Trying to immerse yourself in another culture - Nepal, for instance - while avoiding the beaten tourist track? You'll get squashed by a runaway taxi. Trying to reconnect with the literature professor you had a torrid affair with while a starry-eyed undergraduate? You'll have a heart attack, and go all Molly Bloom in your last interior monologue.

Reading this collection of stories reminds you of Robin Williams in Dead Poets Society, shouting at his cowed poetry students: "Seize the day!" This otherwise unexceptionable message is often expected to shore up a whole story on its own. "To Everything a Season", for example, is a set of four mini-stories on the theme of the last lovemaking between a couple. Message: savour the last time. Except, of course, you never know it's the last time, so you can't. In the weaker stories, the burnished contours of the writing itself start to crack, and Heighton puts together his words in the dutiful, rather than inspired, fashion of a creative-writing graduate. Leaving out verbs for literary effect, hauling off the shelf a few not-quite-trendy and anyway inappropriate scientific metaphors, putting stuff in italics, planting a few po-mo textmines ("Not much of a story to begin with," he admits dangerously a page into "Downing's Fast").

Heighton has been praised both as a prose writer and a poet (although the vers libre in "Root-Fires", a story over-freighted with Easter symbolism, is poetry only by virtue of tortuous grammar and lineation). But look at this: "A century's worth of gases, ovensmoke, fallout and Agent Orange, defoliating the skin, ironising the atmosphere so foully that the heart's own dialect is alien, unpronounceable." There are many bad things in this sentence: the glib concatenation of wars, the pun on "ionising", and the word "dialect", which does not mean (as I suspect Heighton wants it to) either language or language-game, and looks to be there simply because it has a nice Greek ring to it.

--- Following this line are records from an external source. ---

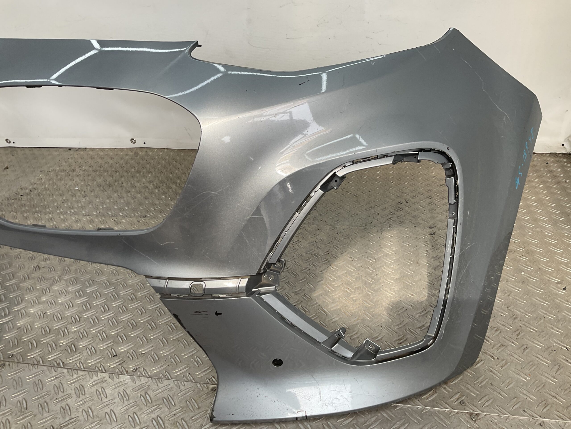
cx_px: 286
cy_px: 214
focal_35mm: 29
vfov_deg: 48.2
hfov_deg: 61.7
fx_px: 478
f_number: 1.8
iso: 16
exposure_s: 1/240
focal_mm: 3
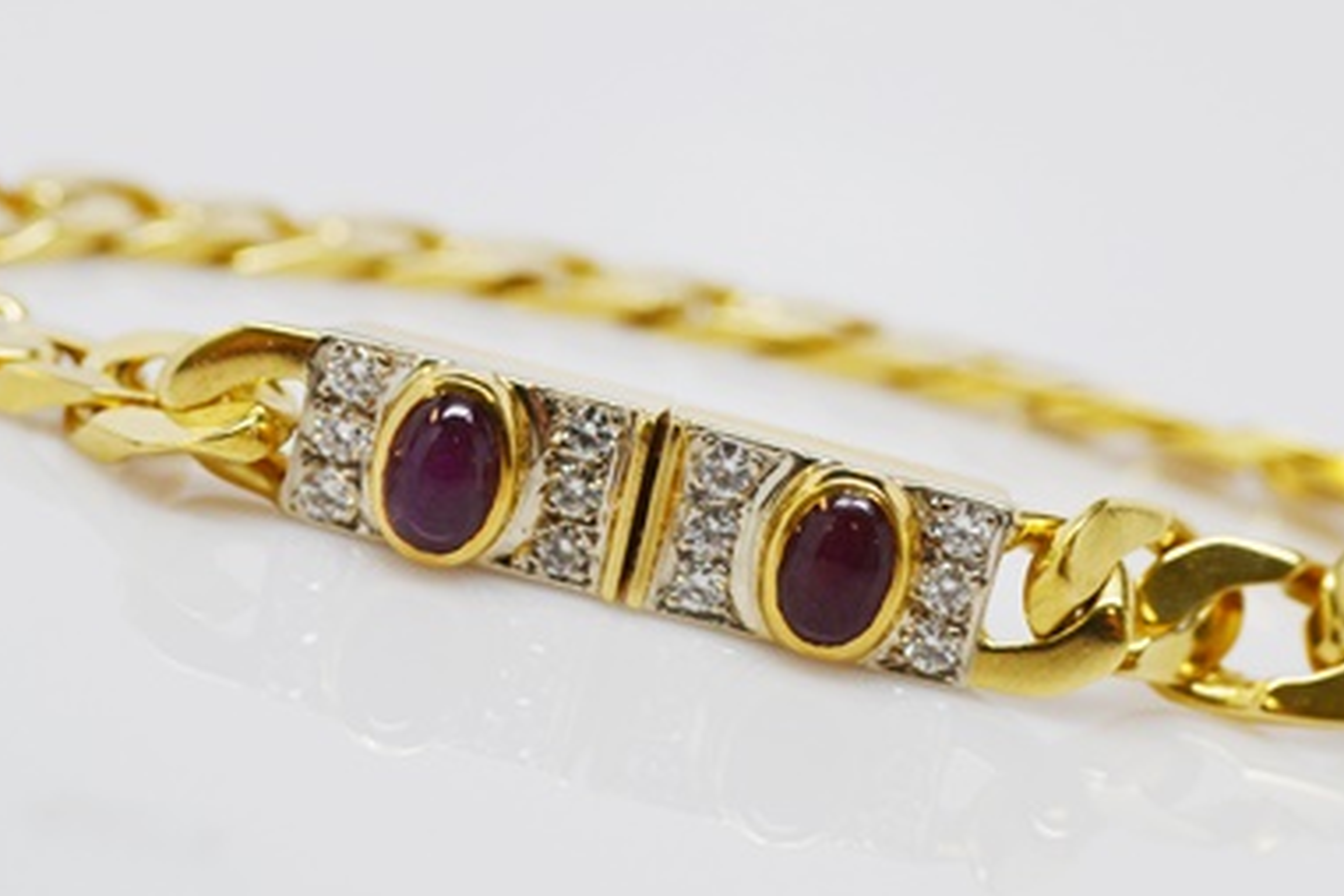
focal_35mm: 52
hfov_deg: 38.0
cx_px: 811
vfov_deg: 25.8
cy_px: 265
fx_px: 1941
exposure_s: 1/125
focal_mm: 22
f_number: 5.6
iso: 320
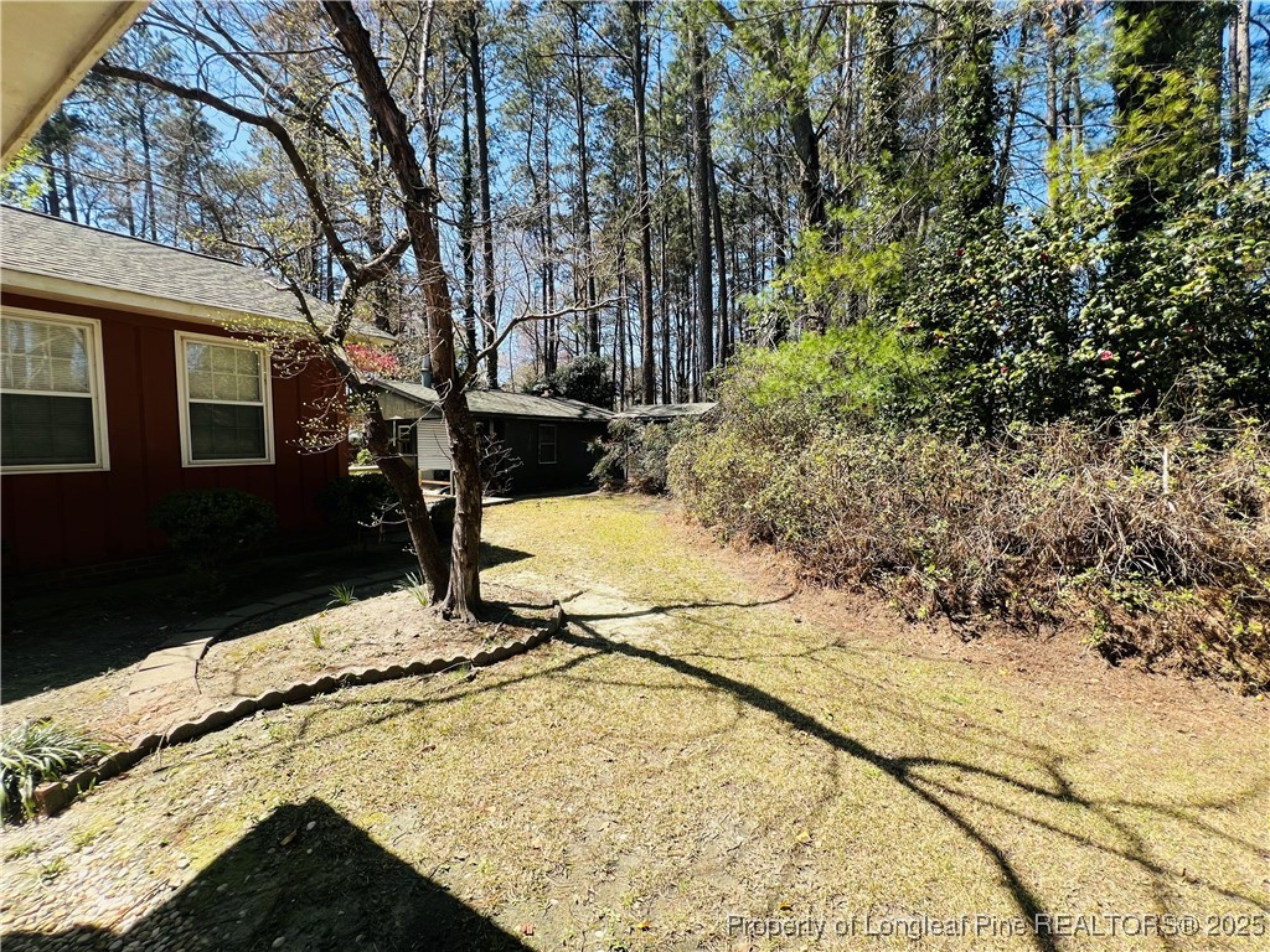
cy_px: 476
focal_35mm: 13
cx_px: 635
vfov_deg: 89.9
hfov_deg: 106.2
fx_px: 477
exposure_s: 1/619
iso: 32
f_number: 1.8
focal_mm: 1.57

And yet the novella, "Translations of April", that contains this exemplarily bad sentence is extremely fine: a seven-part love letter to a dead girlfriend that becomes a hymn to the transfigurative powers of art. For once, the carpe diem trope is worked for - this message, we are told with magical understatement, is "what the dead, in translation, always seem to say". Ranging from contemporary urban twentysomethings to starving 19th-century polar explorers, or a shipwrecked sailor who is rowed to safety by a ghost, "Translations of April" is the proper triumph of Heighton's fictional technique. The final story, "The Dead and the Missing", also conjures magic from the story of a guitar-playing Canadian soldier in the trenches in 1917, who is saved from a fatal sleep by the singing of a German in the adjacent tunnel.

At the end of this uneven book, it is clear that there is a big difference between two meta- physical techniques: trying artificially to force transcendence on to ordinary life, and seeing ordinary life with an eye that is open to the colours of transcendence. Heighton does both, but only one is worth the candle.